→ Written task: An exact retyping of all lines below is the answer; pictures do not belong in it.

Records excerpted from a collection
:::

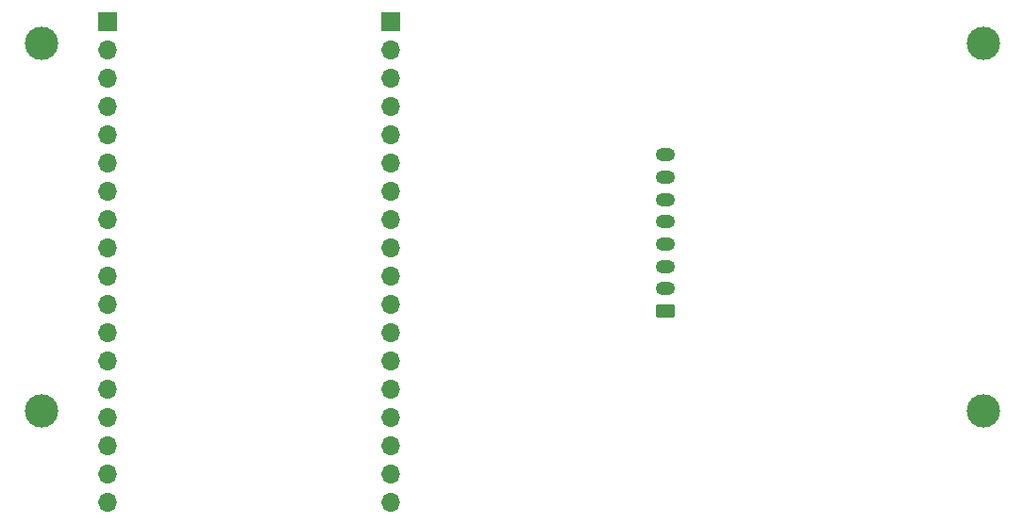
<source format=gbr>
G04 #@! TF.GenerationSoftware,KiCad,Pcbnew,(5.1.5)-3*
G04 #@! TF.CreationDate,2020-06-17T14:59:32+02:00*
G04 #@! TF.ProjectId,Tuerschild,54756572-7363-4686-996c-642e6b696361,rev?*
G04 #@! TF.SameCoordinates,Original*
G04 #@! TF.FileFunction,Soldermask,Bot*
G04 #@! TF.FilePolarity,Negative*
%FSLAX46Y46*%
G04 Gerber Fmt 4.6, Leading zero omitted, Abs format (unit mm)*
G04 Created by KiCad (PCBNEW (5.1.5)-3) date 2020-06-17 14:59:32*
%MOMM*%
%LPD*%
G04 APERTURE LIST*
%ADD10C,3.000000*%
%ADD11C,0.100000*%
%ADD12O,1.750000X1.200000*%
%ADD13O,1.700000X1.700000*%
%ADD14R,1.700000X1.700000*%
G04 APERTURE END LIST*
D10*
X114000000Y-77000000D03*
X198500000Y-110000000D03*
X198500000Y-77000000D03*
X114000000Y-110000000D03*
D11*
G36*
X170649505Y-100401204D02*
G01*
X170673773Y-100404804D01*
X170697572Y-100410765D01*
X170720671Y-100419030D01*
X170742850Y-100429520D01*
X170763893Y-100442132D01*
X170783599Y-100456747D01*
X170801777Y-100473223D01*
X170818253Y-100491401D01*
X170832868Y-100511107D01*
X170845480Y-100532150D01*
X170855970Y-100554329D01*
X170864235Y-100577428D01*
X170870196Y-100601227D01*
X170873796Y-100625495D01*
X170875000Y-100649999D01*
X170875000Y-101350001D01*
X170873796Y-101374505D01*
X170870196Y-101398773D01*
X170864235Y-101422572D01*
X170855970Y-101445671D01*
X170845480Y-101467850D01*
X170832868Y-101488893D01*
X170818253Y-101508599D01*
X170801777Y-101526777D01*
X170783599Y-101543253D01*
X170763893Y-101557868D01*
X170742850Y-101570480D01*
X170720671Y-101580970D01*
X170697572Y-101589235D01*
X170673773Y-101595196D01*
X170649505Y-101598796D01*
X170625001Y-101600000D01*
X169374999Y-101600000D01*
X169350495Y-101598796D01*
X169326227Y-101595196D01*
X169302428Y-101589235D01*
X169279329Y-101580970D01*
X169257150Y-101570480D01*
X169236107Y-101557868D01*
X169216401Y-101543253D01*
X169198223Y-101526777D01*
X169181747Y-101508599D01*
X169167132Y-101488893D01*
X169154520Y-101467850D01*
X169144030Y-101445671D01*
X169135765Y-101422572D01*
X169129804Y-101398773D01*
X169126204Y-101374505D01*
X169125000Y-101350001D01*
X169125000Y-100649999D01*
X169126204Y-100625495D01*
X169129804Y-100601227D01*
X169135765Y-100577428D01*
X169144030Y-100554329D01*
X169154520Y-100532150D01*
X169167132Y-100511107D01*
X169181747Y-100491401D01*
X169198223Y-100473223D01*
X169216401Y-100456747D01*
X169236107Y-100442132D01*
X169257150Y-100429520D01*
X169279329Y-100419030D01*
X169302428Y-100410765D01*
X169326227Y-100404804D01*
X169350495Y-100401204D01*
X169374999Y-100400000D01*
X170625001Y-100400000D01*
X170649505Y-100401204D01*
G37*
D12*
X170000000Y-99000000D03*
X170000000Y-97000000D03*
X170000000Y-95000000D03*
X170000000Y-93000000D03*
X170000000Y-91000000D03*
X170000000Y-89000000D03*
X170000000Y-87000000D03*
D13*
X120000000Y-118180000D03*
X120000000Y-115640000D03*
X120000000Y-113100000D03*
X120000000Y-110560000D03*
X120000000Y-108020000D03*
X120000000Y-105480000D03*
X120000000Y-102940000D03*
X120000000Y-100400000D03*
X120000000Y-97860000D03*
X120000000Y-95320000D03*
X120000000Y-92780000D03*
X120000000Y-90240000D03*
X120000000Y-87700000D03*
X120000000Y-85160000D03*
X120000000Y-82620000D03*
X120000000Y-80080000D03*
X120000000Y-77540000D03*
D14*
X120000000Y-75000000D03*
D13*
X145400000Y-118180000D03*
X145400000Y-115640000D03*
X145400000Y-113100000D03*
X145400000Y-110560000D03*
X145400000Y-108020000D03*
X145400000Y-105480000D03*
X145400000Y-102940000D03*
X145400000Y-100400000D03*
X145400000Y-97860000D03*
X145400000Y-95320000D03*
X145400000Y-92780000D03*
X145400000Y-90240000D03*
X145400000Y-87700000D03*
X145400000Y-85160000D03*
X145400000Y-82620000D03*
X145400000Y-80080000D03*
X145400000Y-77540000D03*
D14*
X145400000Y-75000000D03*
M02*

</source>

:::

→ Result for this task:
<source format=gbr>
G04 #@! TF.GenerationSoftware,KiCad,Pcbnew,(5.1.5)-3*
G04 #@! TF.CreationDate,2020-06-17T14:59:32+02:00*
G04 #@! TF.ProjectId,Tuerschild,54756572-7363-4686-996c-642e6b696361,rev?*
G04 #@! TF.SameCoordinates,Original*
G04 #@! TF.FileFunction,Soldermask,Bot*
G04 #@! TF.FilePolarity,Negative*
%FSLAX46Y46*%
G04 Gerber Fmt 4.6, Leading zero omitted, Abs format (unit mm)*
G04 Created by KiCad (PCBNEW (5.1.5)-3) date 2020-06-17 14:59:32*
%MOMM*%
%LPD*%
G04 APERTURE LIST*
%ADD10C,3.000000*%
%ADD11C,0.100000*%
%ADD12O,1.750000X1.200000*%
%ADD13O,1.700000X1.700000*%
%ADD14R,1.700000X1.700000*%
G04 APERTURE END LIST*
D10*
X114000000Y-77000000D03*
X198500000Y-110000000D03*
X198500000Y-77000000D03*
X114000000Y-110000000D03*
D11*
G36*
X170649505Y-100401204D02*
G01*
X170673773Y-100404804D01*
X170697572Y-100410765D01*
X170720671Y-100419030D01*
X170742850Y-100429520D01*
X170763893Y-100442132D01*
X170783599Y-100456747D01*
X170801777Y-100473223D01*
X170818253Y-100491401D01*
X170832868Y-100511107D01*
X170845480Y-100532150D01*
X170855970Y-100554329D01*
X170864235Y-100577428D01*
X170870196Y-100601227D01*
X170873796Y-100625495D01*
X170875000Y-100649999D01*
X170875000Y-101350001D01*
X170873796Y-101374505D01*
X170870196Y-101398773D01*
X170864235Y-101422572D01*
X170855970Y-101445671D01*
X170845480Y-101467850D01*
X170832868Y-101488893D01*
X170818253Y-101508599D01*
X170801777Y-101526777D01*
X170783599Y-101543253D01*
X170763893Y-101557868D01*
X170742850Y-101570480D01*
X170720671Y-101580970D01*
X170697572Y-101589235D01*
X170673773Y-101595196D01*
X170649505Y-101598796D01*
X170625001Y-101600000D01*
X169374999Y-101600000D01*
X169350495Y-101598796D01*
X169326227Y-101595196D01*
X169302428Y-101589235D01*
X169279329Y-101580970D01*
X169257150Y-101570480D01*
X169236107Y-101557868D01*
X169216401Y-101543253D01*
X169198223Y-101526777D01*
X169181747Y-101508599D01*
X169167132Y-101488893D01*
X169154520Y-101467850D01*
X169144030Y-101445671D01*
X169135765Y-101422572D01*
X169129804Y-101398773D01*
X169126204Y-101374505D01*
X169125000Y-101350001D01*
X169125000Y-100649999D01*
X169126204Y-100625495D01*
X169129804Y-100601227D01*
X169135765Y-100577428D01*
X169144030Y-100554329D01*
X169154520Y-100532150D01*
X169167132Y-100511107D01*
X169181747Y-100491401D01*
X169198223Y-100473223D01*
X169216401Y-100456747D01*
X169236107Y-100442132D01*
X169257150Y-100429520D01*
X169279329Y-100419030D01*
X169302428Y-100410765D01*
X169326227Y-100404804D01*
X169350495Y-100401204D01*
X169374999Y-100400000D01*
X170625001Y-100400000D01*
X170649505Y-100401204D01*
G37*
D12*
X170000000Y-99000000D03*
X170000000Y-97000000D03*
X170000000Y-95000000D03*
X170000000Y-93000000D03*
X170000000Y-91000000D03*
X170000000Y-89000000D03*
X170000000Y-87000000D03*
D13*
X120000000Y-118180000D03*
X120000000Y-115640000D03*
X120000000Y-113100000D03*
X120000000Y-110560000D03*
X120000000Y-108020000D03*
X120000000Y-105480000D03*
X120000000Y-102940000D03*
X120000000Y-100400000D03*
X120000000Y-97860000D03*
X120000000Y-95320000D03*
X120000000Y-92780000D03*
X120000000Y-90240000D03*
X120000000Y-87700000D03*
X120000000Y-85160000D03*
X120000000Y-82620000D03*
X120000000Y-80080000D03*
X120000000Y-77540000D03*
D14*
X120000000Y-75000000D03*
D13*
X145400000Y-118180000D03*
X145400000Y-115640000D03*
X145400000Y-113100000D03*
X145400000Y-110560000D03*
X145400000Y-108020000D03*
X145400000Y-105480000D03*
X145400000Y-102940000D03*
X145400000Y-100400000D03*
X145400000Y-97860000D03*
X145400000Y-95320000D03*
X145400000Y-92780000D03*
X145400000Y-90240000D03*
X145400000Y-87700000D03*
X145400000Y-85160000D03*
X145400000Y-82620000D03*
X145400000Y-80080000D03*
X145400000Y-77540000D03*
D14*
X145400000Y-75000000D03*
M02*

</source>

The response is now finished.